Dan Hagen

Trying to preserve my hobbies

Computer hardware and the AI memory crunch

Around November or December of 2025, I went on a bit of a spending spree with computer hardware - I purchased two different GMKtec mini PCs with respectable internals, an external GPU dock, a new laptop (my first gaming laptop with a dedicated GPU... it's about time), and a new ATX chassis + CPU cooler to refurbish an older Ryzen 5800X3D machine that I had. On top of that, last Christmas, I was given a little pink-colored Intel N100 low-power mini PC, which now sits in the network rack as a Proxmox node.

In most other contexts, this string of purchases would seem excessive. In the current moment, though, I now feel somewhat justified. The AI crunch is destroying the hobbies of video game and PC-building enthusiasts everywhere right now. It sucks, and the long-term implications of more and more average people getting priced out of meaningfully-powerful local compute makes me very sad. ("You will own nothing, and you will like it," etc.)

So for now, I feel like I have all the devices I need (if not a few extra).

With the prices of generative AI subscriptions going up, however, I've been wondering if maybe I should invest in some kind of hardware that would be better at running local LLMs. I take a somewhat moderate stance on generative AI: while I think it ultimately sucks at doing most things, there are a few things it can do well sometimes, like coding and certain types of data analysis. Instead of having to rely on an expensive 3rd-party to charge me a monthly fee and make available their own LLM which I have little control over (and is possibly sucking up all of my data), it's seeming more and more preferable these days to have a self-hosted solution (just like it is for so many other types of services).

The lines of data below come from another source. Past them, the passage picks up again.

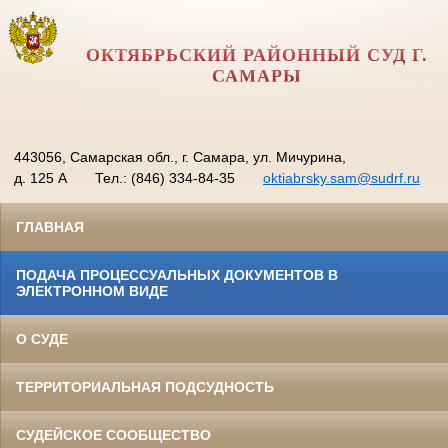
ОКТЯБРЬСКИЙ РАЙОННЫЙ СУД Г.
САМАРЫ
443056, Самарская обл., г. Самара, ул. Мичурина,
д. 125 А
Тел.: (846) 334-84-35
oktiabrsky.sam@sudrf.ru
ГЛАВНАЯ
ПОДАЧА ПРОЦЕССУАЛЬНЫХ ДОКУМЕНТОВ В
ЭЛЕКТРОННОМ ВИДЕ
О СУДЕ
ТЕРРИТОРИАЛЬНАЯ ПОДСУДНОСТЬ
СУДЕЙСКОЕ СООБЩЕСТВО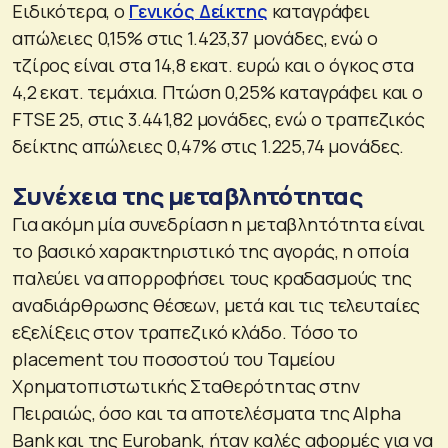
Ειδικότερα, ο
Γενικός Δείκτης
καταγράφει
απώλειες 0,15% στις 1.423,37 μονάδες, ενώ ο
τζίρος είναι στα 14,8 εκατ. ευρώ και ο όγκος στα
4,2 εκατ. τεμάχια. Πτώση 0,25% καταγράφει και ο
FTSE 25, στις 3.441,82 μονάδες, ενώ ο τραπεζικός
δείκτης απώλειες 0,47% στις 1.225,74 μονάδες.
Συνέχεια της μεταβλητότητας
Για ακόμη μία συνεδρίαση η μεταβλητότητα είναι
το βασικό χαρακτηριστικό της αγοράς, η οποία
παλεύει να απορροφήσει τους κραδασμούς της
αναδιάρθρωσης θέσεων, μετά και τις τελευταίες
εξελίξεις στον τραπεζικό κλάδο. Τόσο το
placement του ποσοστού του Ταμείου
Χρηματοπιστωτικής Σταθερότητας στην
Πειραιώς, όσο και τα αποτελέσματα της Alpha
Bank και της Eurobank, ήταν καλές αφορμές για να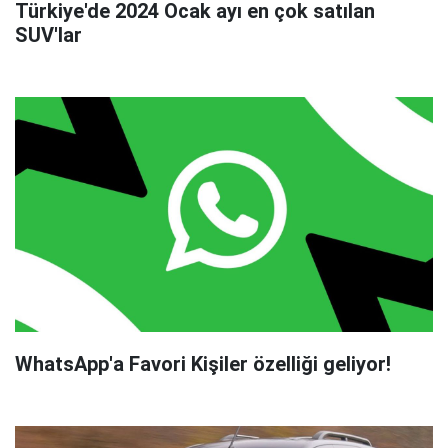
Türkiye'de 2024 Ocak ayı en çok satılan
SUV'lar
WhatsApp'a Favori Kişiler özelliği geliyor!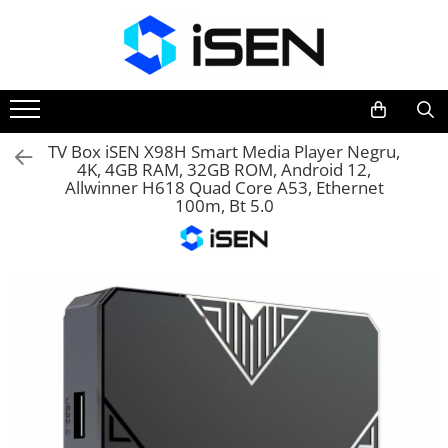
Trotinete
Trotinete electrice
Piese si accesorii
TV Box iSEN X98H Smart Media Player Negru,
4K, 4GB RAM, 32GB ROM, Android 12,
Allwinner H618 Quad Core A53, Ethernet
100m, Bt 5.0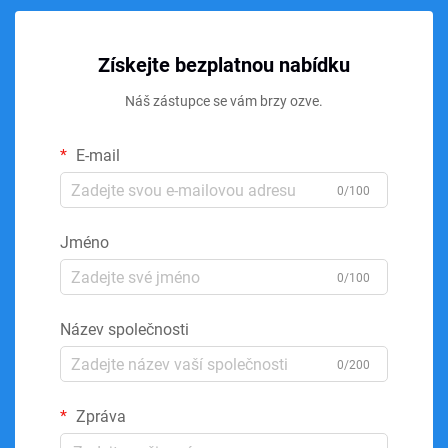
Získejte bezplatnou nabídku
Náš zástupce se vám brzy ozve.
E-mail
0/100
Jméno
0/100
Název společnosti
0/200
Zpráva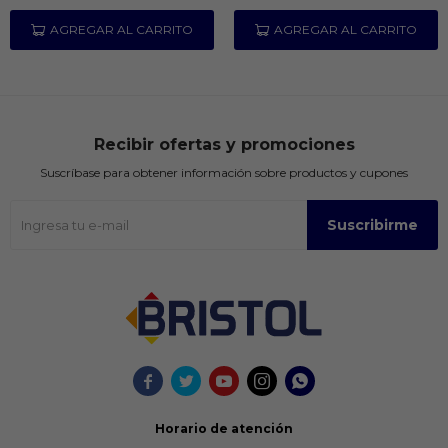
Recibir ofertas y promociones
Suscríbase para obtener información sobre productos y cupones
Suscribirme





Horario de atención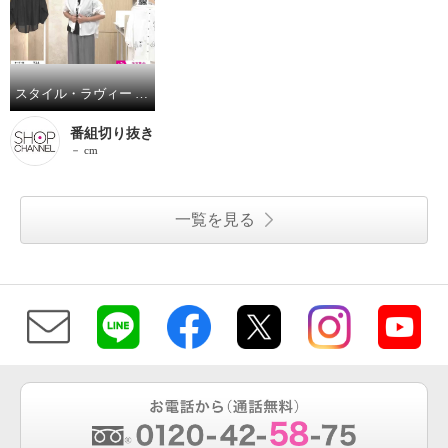
スタイル・ラヴィー ステッチ刺しゅう ＆ギャザーアクセント シャツブラウス
番組切り抜き
－ cm
一覧を見る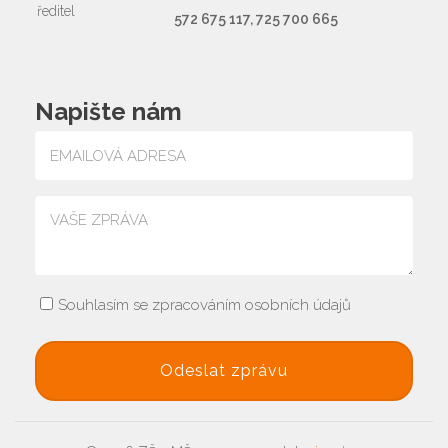
ředitel
572 675 117, 725 700 665
Napište nám
Souhlasím se zpracováním osobních údajů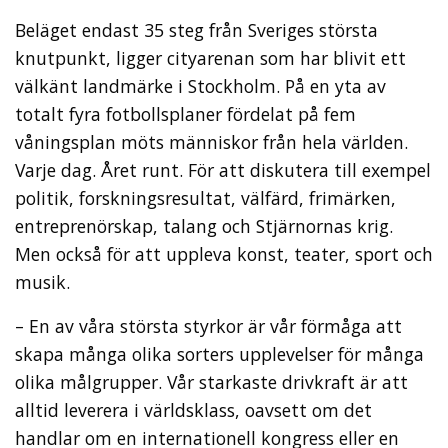
Beläget endast 35 steg från Sveriges största
knutpunkt, ligger cityarenan som har blivit ett
välkänt landmärke i Stockholm. På en yta av
totalt fyra fotbollsplaner fördelat på fem
våningsplan möts människor från hela världen.
Varje dag. Året runt. För att diskutera till exempel
politik, forskningsresultat, välfärd, frimärken,
entreprenörskap, talang och Stjärnornas krig.
Men också för att uppleva konst, teater, sport och
musik.
– En av våra största styrkor är vår förmåga att
skapa många olika sorters upplevelser för många
olika målgrupper. Vår starkaste drivkraft är att
alltid leverera i världsklass, oavsett om det
handlar om en internationell kongress eller en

If it's not clear already that I have a weird fascination with miniature PCs, then I will say at this point that I am now looking at more mini PCs, this time on AMD's Strix Halo platform, specifically the AI Max+ 395 CPU. It's not the most powerful platform for running local LLMs, but with a specially-tuned efficient Mixture of Experts (MoE) model taking advantage of the large amount of shared memory (128GB), it can certainly punch above it's weight.

There's the problem: It needs 128GB to really shine running local models. And it's not November 2025 anymore; it is now June 2026. Prices have gone absolutely insane over the past 6 months.

Popular laptop and Chinese mini PC models that utilize the Ryzen AI Max+ 395 CPU have, quite literally, gone up in price by over a thousand dollars since initial release. Most models, like the GMKtec EVO-X2 mini PC (kitted out with 128GB of memory) now demand over **$3,000 USD***.

So that's a tough pill to swallow. Meanwhile, I have this refurbished 5800X3D sitting in the corner of my room, basically good as new, not being used. The AM4 platform is still popular and has a lot of life left in it. Also, that tower in the corner has a Radeon RX 7800 XT in it, along with 32GB of DDR4 RAM. Should I sell that thing and use it toward a new AI computer? Is it too late, and everything is too expensive anymore? Am I out of my mind for wanting to be able to self-host LLMs in my own house?

As the middle class gets eviscerated, the "K-shaped" economy grows, and wealthy elites attempt to claw everything for themselves, I don't think I'm actually that crazy. Still noodling on what my local setup would look like. If it's small and efficient enough, I could potentially hook it up to a solar generator and have it entirely solar-powered. Think about that: A carbon-negative generative AI server for your home, serving up your own models.

I wish our politicians were smart enough to be this forward-thinking. Instead we are building gargantuan datacenters across the state, harming just about everyone downstream of the powers who build them and run them, and calling them "AI factories" to make them sound more palatable (Does this really work? Do people actually fall for that term, given the current mainstream sentiment around generative AI? Honest question, because I don't actually know).